É claro. Tudo está claro para vocês, não é mesmo? A única coisa que está clara para mim é que, depois disso tudo, quando crescer quero é ser proxeneta**.

* Não precisam fazer isto. Existem duas opções – ambas trabalhosas, o que deve demandar dificuldade para vocês, que têm sempre um lado pendente para a preguiça. A primeira é ler esta longa e recente entrevista com René Girard, em que se comprova que tudo o que Steven Pinker disse é uma besteira sem tamanho; e a segunda é ler Coisas Ocultas Desde a Fundação do Mundo, publicado recentemente pela Paz e Terra. Disse que não era preciso ler Girard. Mudo o que disse: leiam René Girard antes que o mundo exploda.

**Caros leitores (podia ser pior: poderia chamá-los de caros amigos…): por favor, antes que pensem que eu caí para o reino da libertinagem, cliquem no link acima e vejam que a violência – aquela que Mr. Pinker diz que está a acabar – também pode ter o seu lado nonsense.

5 comentários em ““Eu quero ser proxeneta”

  1. Martim,

    Sem querer entrar no detalhe das inferências e metodologia do artigo trago, abaixo, uma citação de Ortega y Gasset, já que o Pinker quis citá-lo (sem, provavelmente, tê-lo entendido) que, para mim, descreve magistralmente cientistas como ele:

    “”E, com efeito, este é o comportamento do especialista (cientista). Em política, em arte, nos usos sociais, nas outras ciências tomará posições de primitivo e ignorantíssimo; mas a tomará com energia e suficiência, sem admitir – e isto é o paradoxal – especialistas dessas coisas. Ao especializá-lo a civilização o tornou hermético e satisfeito dentro de sua limitação; mas essa mesma sensação íntima de domínio e valia o levará a querer predominar fora de sua especialidade. E a consequência é que, ainda neste caso, que representa um maximum de homem qualificado – especialismo – e, portanto, o mais oposto ao homem-massa, o resultado é que se comportará sem qualificação e como homem-massa em quase todas as esferas da vida.” (in “A rebelião das massas”)

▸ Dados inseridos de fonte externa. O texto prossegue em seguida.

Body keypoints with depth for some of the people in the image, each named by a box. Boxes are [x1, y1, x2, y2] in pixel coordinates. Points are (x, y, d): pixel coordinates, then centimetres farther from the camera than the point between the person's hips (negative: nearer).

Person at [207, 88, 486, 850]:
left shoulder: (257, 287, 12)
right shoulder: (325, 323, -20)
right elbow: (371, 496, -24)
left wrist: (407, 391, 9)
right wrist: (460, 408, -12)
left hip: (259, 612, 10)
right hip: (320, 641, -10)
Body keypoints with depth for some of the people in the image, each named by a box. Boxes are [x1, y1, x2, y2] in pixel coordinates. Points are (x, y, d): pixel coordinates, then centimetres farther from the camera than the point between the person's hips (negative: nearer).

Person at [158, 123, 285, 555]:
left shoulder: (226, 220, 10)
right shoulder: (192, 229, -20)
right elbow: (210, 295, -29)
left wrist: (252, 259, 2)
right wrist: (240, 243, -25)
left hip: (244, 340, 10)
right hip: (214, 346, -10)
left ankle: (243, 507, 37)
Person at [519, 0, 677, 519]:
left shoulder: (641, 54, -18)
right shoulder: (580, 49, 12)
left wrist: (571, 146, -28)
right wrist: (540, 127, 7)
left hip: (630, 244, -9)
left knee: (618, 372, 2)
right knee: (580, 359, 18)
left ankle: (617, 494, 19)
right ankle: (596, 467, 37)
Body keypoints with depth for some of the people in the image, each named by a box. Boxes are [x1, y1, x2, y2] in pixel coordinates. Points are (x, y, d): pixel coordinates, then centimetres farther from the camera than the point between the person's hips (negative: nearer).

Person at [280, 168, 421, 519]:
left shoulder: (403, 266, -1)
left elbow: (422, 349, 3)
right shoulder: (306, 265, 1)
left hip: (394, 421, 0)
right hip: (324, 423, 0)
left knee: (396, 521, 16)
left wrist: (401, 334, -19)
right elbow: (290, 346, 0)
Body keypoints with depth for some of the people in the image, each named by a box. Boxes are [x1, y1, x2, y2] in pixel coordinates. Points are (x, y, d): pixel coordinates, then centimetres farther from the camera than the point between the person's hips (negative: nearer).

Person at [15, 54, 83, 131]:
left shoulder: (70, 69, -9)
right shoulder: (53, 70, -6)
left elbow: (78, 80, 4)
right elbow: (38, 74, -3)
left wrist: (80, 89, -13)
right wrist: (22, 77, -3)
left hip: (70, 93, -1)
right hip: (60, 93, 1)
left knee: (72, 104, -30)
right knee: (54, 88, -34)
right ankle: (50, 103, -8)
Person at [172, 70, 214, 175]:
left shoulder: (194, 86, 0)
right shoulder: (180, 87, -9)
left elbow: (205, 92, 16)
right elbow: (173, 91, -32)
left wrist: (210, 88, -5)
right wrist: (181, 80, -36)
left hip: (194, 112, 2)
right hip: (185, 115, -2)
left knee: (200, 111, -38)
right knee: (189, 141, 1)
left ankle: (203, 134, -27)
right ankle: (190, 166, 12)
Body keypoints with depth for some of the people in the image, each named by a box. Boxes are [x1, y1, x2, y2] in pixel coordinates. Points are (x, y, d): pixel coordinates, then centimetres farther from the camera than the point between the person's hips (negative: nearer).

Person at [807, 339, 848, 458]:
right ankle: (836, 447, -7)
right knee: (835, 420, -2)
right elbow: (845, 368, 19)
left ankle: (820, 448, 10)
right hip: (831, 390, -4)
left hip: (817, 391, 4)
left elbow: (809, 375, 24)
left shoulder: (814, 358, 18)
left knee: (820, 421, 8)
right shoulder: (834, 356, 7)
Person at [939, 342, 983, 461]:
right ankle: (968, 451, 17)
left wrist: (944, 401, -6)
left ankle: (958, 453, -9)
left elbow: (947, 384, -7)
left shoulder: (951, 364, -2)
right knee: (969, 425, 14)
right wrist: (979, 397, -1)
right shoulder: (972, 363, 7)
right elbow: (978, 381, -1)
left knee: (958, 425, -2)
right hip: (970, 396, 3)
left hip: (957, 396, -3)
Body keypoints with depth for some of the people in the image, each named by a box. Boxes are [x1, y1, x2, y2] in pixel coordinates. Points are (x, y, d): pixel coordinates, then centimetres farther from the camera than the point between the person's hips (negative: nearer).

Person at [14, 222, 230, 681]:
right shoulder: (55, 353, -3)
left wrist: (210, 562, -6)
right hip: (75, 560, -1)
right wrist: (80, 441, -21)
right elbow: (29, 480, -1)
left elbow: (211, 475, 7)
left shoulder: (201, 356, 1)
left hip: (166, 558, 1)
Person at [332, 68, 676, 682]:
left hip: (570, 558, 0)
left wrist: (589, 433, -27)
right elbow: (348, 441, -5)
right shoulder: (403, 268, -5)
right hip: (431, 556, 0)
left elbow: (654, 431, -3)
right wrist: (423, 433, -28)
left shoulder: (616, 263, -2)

  2. Gostaria de ser chamado de Caros Amigos, muito mais social e cordial.
    Não conhecia vocês, adentrei pela primeira vez, mas vi não ser minha praia, pois eu remo no sentido contrário da dita (sic, associei com ditaduta, da dicta). Ideais diferentes e opostos. Não torço contra, mas percebo que com a linguagem utilizada atingirão uns poucos.
    Tô em outra, tcha…
    HPA, de Bauru SP

  3. Steven Pinker é o maior psicólogo cognitivo da face da Terra. Todos os livros dele são maravilhosos e com uma simplicidade incrível.e esclarecedora.
    Há mais de 60 anos não existe uma guerra na Europa, o que significa que a violência já diminuiu muito.
    E como ele mesmo diz a violência irá diminuir ainda mais com o aumento do círculo moral( lei o livro Tábula Rasa).
    Por fim, muitos não gostam dele porque ele não acredita na religião, acha tudo uma farsa, uma forma de controle social.
    Todos os argumentos dele são muito bons, por isso ele desperta raiva nas pessoas.